ATCP 134.05 (3) Withholding an earnest money deposit.

(a) A landlord may withhold from a properly accepted earnest money deposit if the prospective tenant fails to enter into a rental agreement after being approved for tenancy, unless the landlord has significantly altered the rental terms previously disclosed to the tenant.

(b) A landlord may withhold from an earnest money deposit, under par. (a), an amount sufficient to compensate the landlord for actual costs and damages incurred because of the prospective tenant’s failure to enter into a rental agreement. The landlord may not withhold for lost rents unless the landlord has made a reasonable effort to mitigate those losses, as provided under s. 704.29, Stats.

 
Jan 16

A reader asks

[C]an I charge a flat application fee ( $20-25) to prospective tenants that includes the cost of the checking them out, labor etc. in our office, this may not include a credit check. Do I have to give it back if I don’t accept them?

No, you can only charge the actual amount you paid for a national credit bureau report.  Any amount collected above the cost of the credit report must be refunded if the tenant is rejected or applied to the amounts they owe if they are accepted.

For us the cost of the report in minimal (less than ten bucks) and the requirement of the law to provide a copy of the report to the applicant violates our terms of use with the bureau we use, so we do not charge a fee.
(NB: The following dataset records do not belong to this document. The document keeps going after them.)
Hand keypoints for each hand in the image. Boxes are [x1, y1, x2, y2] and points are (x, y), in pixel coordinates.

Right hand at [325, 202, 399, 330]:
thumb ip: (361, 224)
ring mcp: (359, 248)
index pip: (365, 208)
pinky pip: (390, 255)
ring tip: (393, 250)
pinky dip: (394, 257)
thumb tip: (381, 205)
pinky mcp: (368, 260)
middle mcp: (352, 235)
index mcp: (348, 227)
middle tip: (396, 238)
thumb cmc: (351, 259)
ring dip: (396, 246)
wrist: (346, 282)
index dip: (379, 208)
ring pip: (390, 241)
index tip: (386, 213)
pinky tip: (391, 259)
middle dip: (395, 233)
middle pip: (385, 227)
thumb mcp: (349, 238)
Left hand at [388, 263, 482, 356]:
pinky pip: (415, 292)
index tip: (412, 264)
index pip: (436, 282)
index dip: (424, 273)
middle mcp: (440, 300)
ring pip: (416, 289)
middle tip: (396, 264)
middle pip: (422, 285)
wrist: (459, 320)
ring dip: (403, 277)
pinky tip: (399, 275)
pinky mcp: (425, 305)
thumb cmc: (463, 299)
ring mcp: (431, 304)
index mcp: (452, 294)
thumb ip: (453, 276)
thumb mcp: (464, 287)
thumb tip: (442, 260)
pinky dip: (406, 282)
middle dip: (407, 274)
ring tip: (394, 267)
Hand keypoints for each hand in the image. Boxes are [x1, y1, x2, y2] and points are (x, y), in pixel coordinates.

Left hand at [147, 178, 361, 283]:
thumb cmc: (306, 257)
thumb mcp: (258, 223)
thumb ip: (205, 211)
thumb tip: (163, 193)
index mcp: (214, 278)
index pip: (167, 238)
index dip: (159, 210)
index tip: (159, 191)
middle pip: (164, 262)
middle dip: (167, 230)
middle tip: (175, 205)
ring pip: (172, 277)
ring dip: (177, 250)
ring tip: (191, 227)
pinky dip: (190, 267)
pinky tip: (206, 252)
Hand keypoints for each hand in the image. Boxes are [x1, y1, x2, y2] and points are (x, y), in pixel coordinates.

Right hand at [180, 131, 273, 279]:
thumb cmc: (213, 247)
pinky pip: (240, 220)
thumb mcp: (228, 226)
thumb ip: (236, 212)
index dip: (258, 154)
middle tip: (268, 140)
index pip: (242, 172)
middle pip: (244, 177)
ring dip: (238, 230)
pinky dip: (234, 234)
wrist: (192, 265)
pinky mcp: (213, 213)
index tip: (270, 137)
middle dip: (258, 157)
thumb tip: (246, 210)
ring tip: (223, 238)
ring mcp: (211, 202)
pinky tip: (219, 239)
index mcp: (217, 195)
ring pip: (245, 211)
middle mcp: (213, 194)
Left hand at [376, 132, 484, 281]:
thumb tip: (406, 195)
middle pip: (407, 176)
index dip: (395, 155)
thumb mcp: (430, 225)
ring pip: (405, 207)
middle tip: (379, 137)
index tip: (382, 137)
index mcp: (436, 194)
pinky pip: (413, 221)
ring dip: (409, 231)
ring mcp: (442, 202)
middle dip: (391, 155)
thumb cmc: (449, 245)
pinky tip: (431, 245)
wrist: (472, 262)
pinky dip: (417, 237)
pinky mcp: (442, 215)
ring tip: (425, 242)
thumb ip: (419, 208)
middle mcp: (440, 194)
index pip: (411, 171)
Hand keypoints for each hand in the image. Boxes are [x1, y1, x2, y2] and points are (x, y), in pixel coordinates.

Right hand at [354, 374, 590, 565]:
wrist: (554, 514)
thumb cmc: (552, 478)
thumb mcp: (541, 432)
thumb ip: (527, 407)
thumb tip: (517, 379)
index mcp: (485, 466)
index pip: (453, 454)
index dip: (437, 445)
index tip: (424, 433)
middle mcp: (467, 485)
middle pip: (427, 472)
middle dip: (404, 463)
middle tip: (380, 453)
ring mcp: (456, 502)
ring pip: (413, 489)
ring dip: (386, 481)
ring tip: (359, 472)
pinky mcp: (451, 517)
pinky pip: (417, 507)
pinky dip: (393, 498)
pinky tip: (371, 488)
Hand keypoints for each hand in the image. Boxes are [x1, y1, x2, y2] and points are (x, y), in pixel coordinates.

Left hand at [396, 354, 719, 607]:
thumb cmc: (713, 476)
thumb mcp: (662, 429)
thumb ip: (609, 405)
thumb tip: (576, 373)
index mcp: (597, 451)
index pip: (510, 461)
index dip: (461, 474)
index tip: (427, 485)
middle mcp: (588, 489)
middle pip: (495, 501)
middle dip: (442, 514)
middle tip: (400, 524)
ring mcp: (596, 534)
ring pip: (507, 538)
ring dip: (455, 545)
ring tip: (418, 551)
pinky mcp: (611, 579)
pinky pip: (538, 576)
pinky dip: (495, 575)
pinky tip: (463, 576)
We do require a $50 deposit to hold the unit while it is being processed.  If the tenant is accepted the money is applied to their move in money.  If the tenant is rejected, the $50 money order is returned to them.  If they are accepted, but then fail to take the unit and we lose rent because of this, the earnest money is used to offset part of the lost rent they owe under ATCP 134.05 (3).

The law:

ATCP 134.05 (4) Credit check fee.
(a) Except as provided under par. (b), a landlord may require a prospective tenant to pay the landlord’s actual cost, up to $20, to obtain a consumer credit report on the prospective tenant from a consumer reporting agency that compiles and maintains files on consumers on a nationwide basis. The landlord shall notify the prospective tenant of the charge before requesting the consumer credit report, and shall provide the prospective tenant with a copy of the report.
(b) A landlord may not require a prospective tenant to pay for a consumer credit report under par. (a) if, before the landlord requests a consumer credit report, the prospective tenant provides the landlord with a consumer credit report, from a consumer credit reporting agency that compiles and maintains files on consumers on a nationwide basis that is less than 30 days old.
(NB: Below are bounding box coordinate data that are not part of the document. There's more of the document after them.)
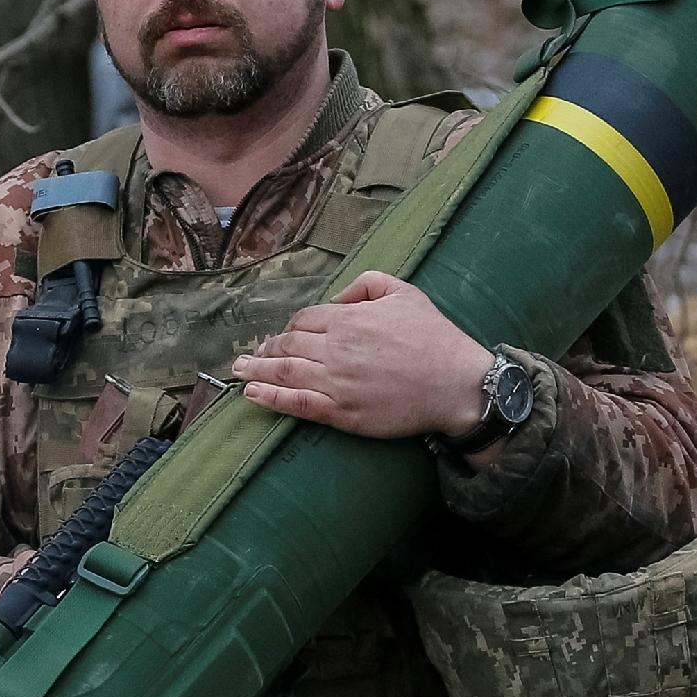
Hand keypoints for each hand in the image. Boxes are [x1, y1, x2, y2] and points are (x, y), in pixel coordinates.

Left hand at [231, 271, 491, 438]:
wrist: (457, 384)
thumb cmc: (435, 338)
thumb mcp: (404, 292)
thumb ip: (366, 284)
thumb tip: (337, 298)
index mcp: (349, 319)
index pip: (304, 319)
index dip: (290, 327)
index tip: (284, 335)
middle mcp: (336, 349)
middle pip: (288, 344)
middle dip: (267, 347)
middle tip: (251, 354)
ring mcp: (336, 383)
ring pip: (285, 372)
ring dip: (257, 370)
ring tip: (239, 370)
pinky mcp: (342, 412)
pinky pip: (297, 404)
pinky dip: (270, 398)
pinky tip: (252, 394)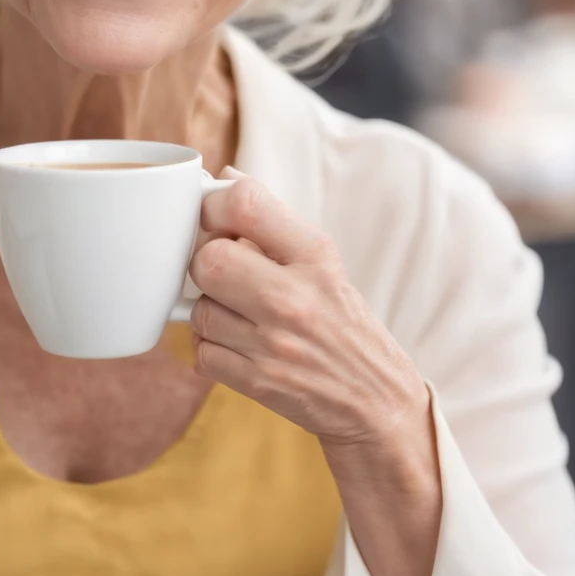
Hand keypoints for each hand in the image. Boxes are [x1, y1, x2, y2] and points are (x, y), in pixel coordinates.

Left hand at [189, 173, 428, 450]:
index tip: (214, 218)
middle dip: (206, 264)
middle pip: (209, 260)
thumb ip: (271, 218)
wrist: (376, 400)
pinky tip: (238, 345)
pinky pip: (201, 352)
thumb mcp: (322, 260)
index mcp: (315, 255)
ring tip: (238, 315)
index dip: (213, 205)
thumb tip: (224, 175)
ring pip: (199, 309)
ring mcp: (275, 343)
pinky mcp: (259, 382)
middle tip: (223, 273)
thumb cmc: (342, 321)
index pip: (245, 203)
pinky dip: (211, 348)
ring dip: (208, 311)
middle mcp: (295, 297)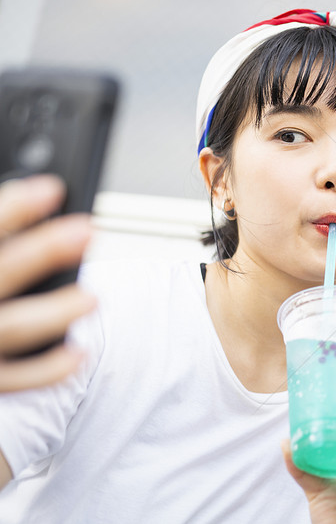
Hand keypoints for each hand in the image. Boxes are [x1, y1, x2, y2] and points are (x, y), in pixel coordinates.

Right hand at [0, 175, 94, 391]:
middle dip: (41, 252)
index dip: (13, 209)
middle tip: (86, 231)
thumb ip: (6, 238)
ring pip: (11, 328)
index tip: (51, 189)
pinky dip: (48, 369)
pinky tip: (78, 353)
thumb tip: (44, 196)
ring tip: (92, 298)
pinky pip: (15, 380)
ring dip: (54, 312)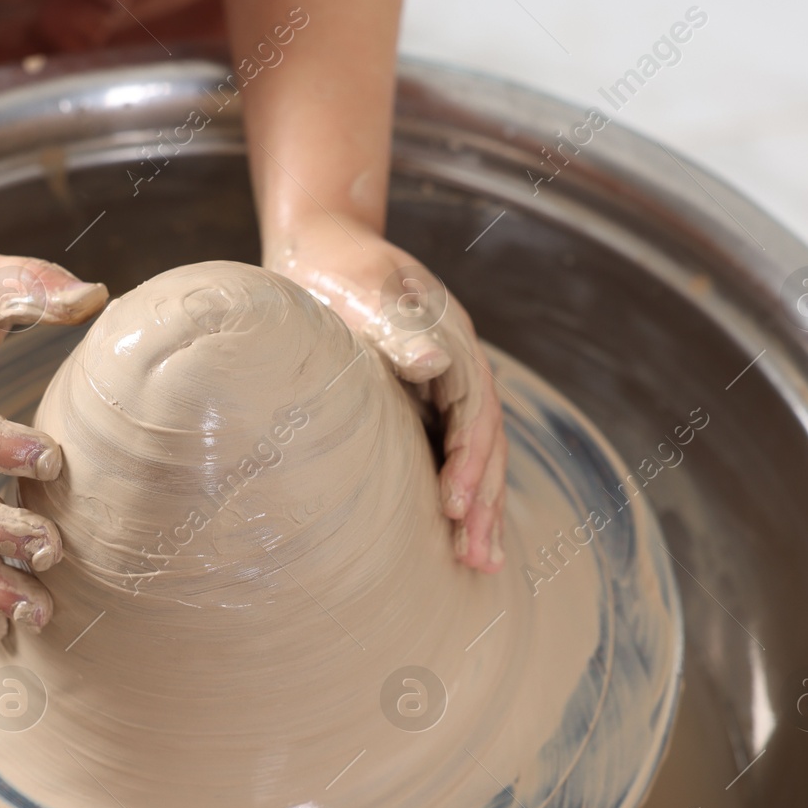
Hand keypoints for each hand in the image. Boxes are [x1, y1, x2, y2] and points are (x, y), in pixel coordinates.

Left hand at [265, 216, 506, 571]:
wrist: (321, 244)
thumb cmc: (336, 268)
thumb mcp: (363, 288)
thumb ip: (397, 325)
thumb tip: (434, 362)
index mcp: (452, 341)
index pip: (474, 412)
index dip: (468, 460)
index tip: (454, 505)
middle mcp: (457, 367)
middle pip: (485, 443)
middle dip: (486, 501)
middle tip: (477, 558)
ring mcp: (443, 386)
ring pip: (475, 454)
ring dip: (480, 508)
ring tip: (480, 563)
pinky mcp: (421, 401)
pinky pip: (448, 452)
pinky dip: (457, 491)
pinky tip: (454, 532)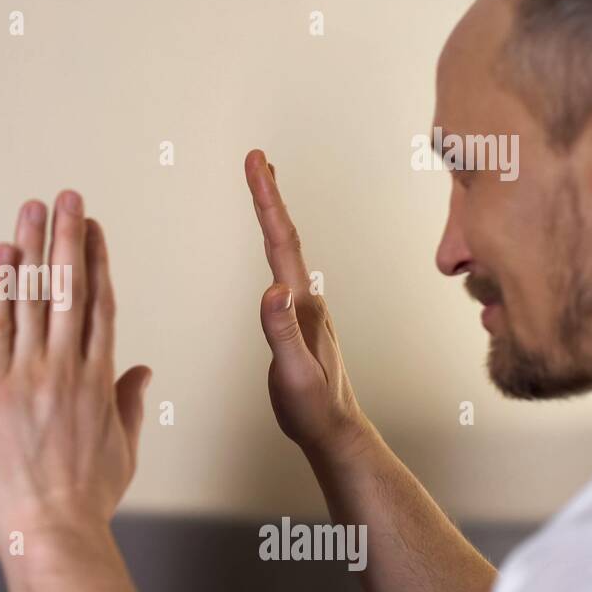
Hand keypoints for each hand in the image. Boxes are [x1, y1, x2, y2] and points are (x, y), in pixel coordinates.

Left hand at [0, 192, 150, 560]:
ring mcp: (30, 372)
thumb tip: (142, 373)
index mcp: (99, 379)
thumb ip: (129, 404)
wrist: (52, 532)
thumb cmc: (85, 502)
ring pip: (34, 295)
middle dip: (69, 235)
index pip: (100, 305)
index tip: (95, 229)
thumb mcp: (122, 451)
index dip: (97, 261)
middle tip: (67, 196)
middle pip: (70, 286)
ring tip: (33, 207)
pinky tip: (0, 253)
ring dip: (34, 245)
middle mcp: (67, 365)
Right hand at [245, 150, 371, 459]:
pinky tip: (272, 250)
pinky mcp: (298, 321)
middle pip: (284, 237)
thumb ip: (281, 331)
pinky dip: (273, 247)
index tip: (256, 163)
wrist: (335, 432)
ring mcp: (303, 309)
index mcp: (302, 305)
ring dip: (272, 217)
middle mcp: (306, 299)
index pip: (281, 242)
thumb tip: (270, 287)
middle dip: (268, 195)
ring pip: (285, 252)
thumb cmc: (313, 408)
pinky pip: (283, 272)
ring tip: (263, 189)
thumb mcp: (294, 374)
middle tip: (256, 159)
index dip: (266, 200)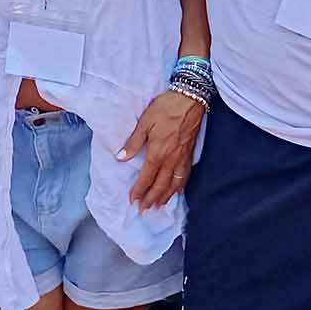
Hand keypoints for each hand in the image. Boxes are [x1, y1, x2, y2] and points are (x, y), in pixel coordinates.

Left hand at [117, 90, 203, 211]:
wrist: (190, 99)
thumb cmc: (165, 108)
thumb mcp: (144, 122)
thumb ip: (133, 142)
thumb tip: (120, 158)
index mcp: (157, 152)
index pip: (146, 177)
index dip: (139, 190)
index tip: (133, 200)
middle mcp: (171, 159)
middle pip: (160, 185)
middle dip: (151, 199)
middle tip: (144, 210)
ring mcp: (182, 157)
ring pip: (174, 184)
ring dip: (166, 197)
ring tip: (159, 206)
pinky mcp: (190, 153)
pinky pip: (186, 175)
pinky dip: (180, 186)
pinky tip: (178, 191)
Note: Paragraph (b) does not prohibit a landlord from obtaining a more current consumer credit check at the landlord’s expense.
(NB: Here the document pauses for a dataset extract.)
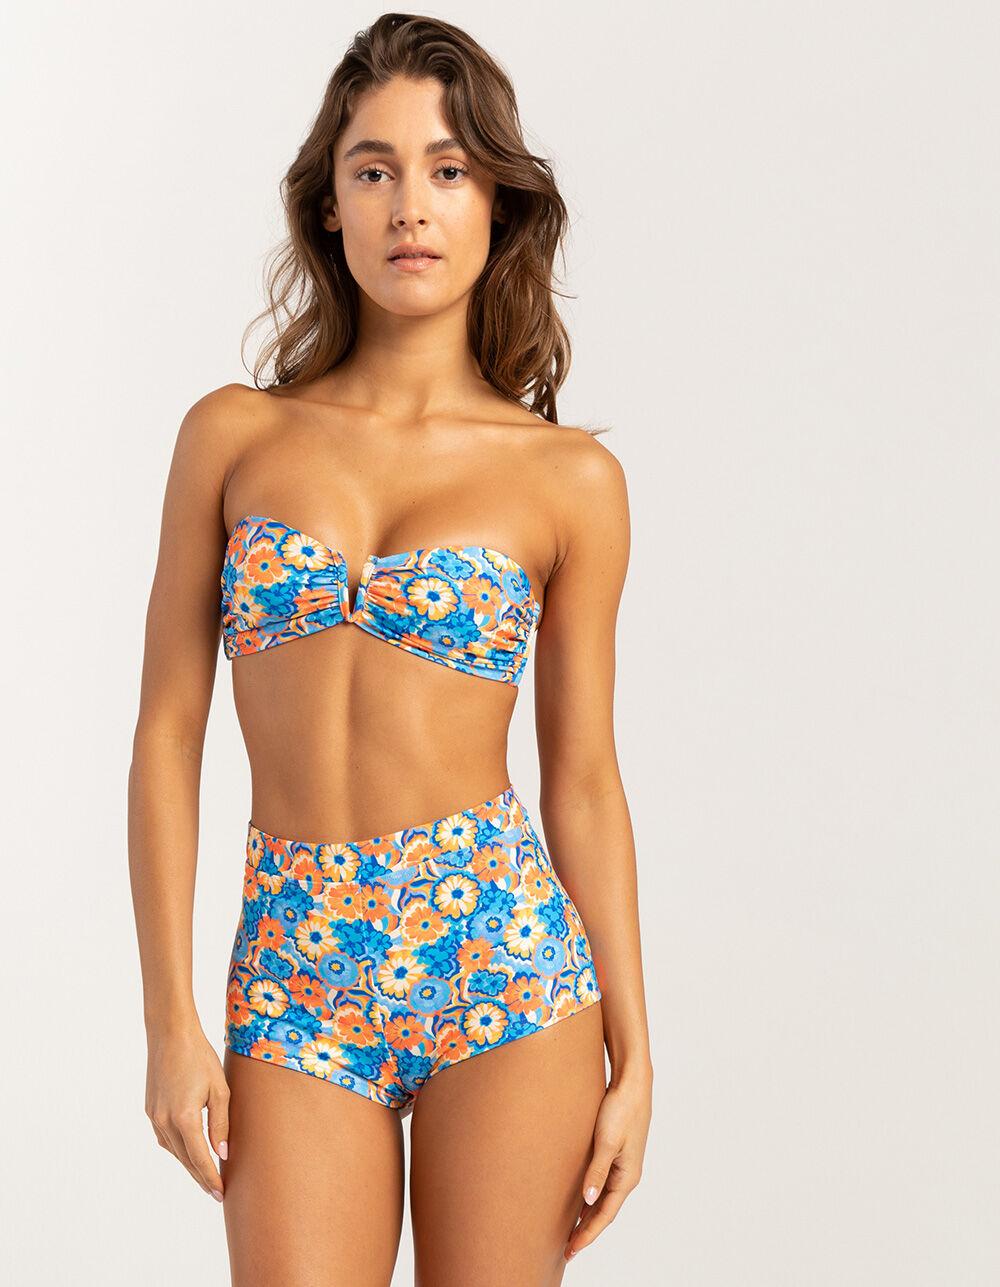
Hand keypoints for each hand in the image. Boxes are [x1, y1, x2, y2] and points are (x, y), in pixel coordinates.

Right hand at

ATCP 134.05 (3) Withholding an earnest money deposit.

(a) A landlord may withhold from a properly accepted earnest money deposit if the prospective tenant fails to enter into a rental agreement after being approved for tenancy, unless the landlord has significantly altered the rental terms previously disclosed to the tenant.

(b) A landlord may withhold from an earnest money deposit, under par. (a), an amount sufficient to compensate the landlord for actual costs and damages incurred because of the prospective tenant’s failure to enter into a rental agreement. The landlord may not withhold for lost rents unless the landlord has made a reasonable effort to mitigate those losses, as provided under s. 704.29, Stats.

Note: See Pierce v. Norwick, 202 Wis. 2d 588 (1996), regarding the award of damage claims for failure to comply with provisions of this chapter related to security deposits. The same method of computing a tenant’s damages may apply to violations related to earnest money deposits.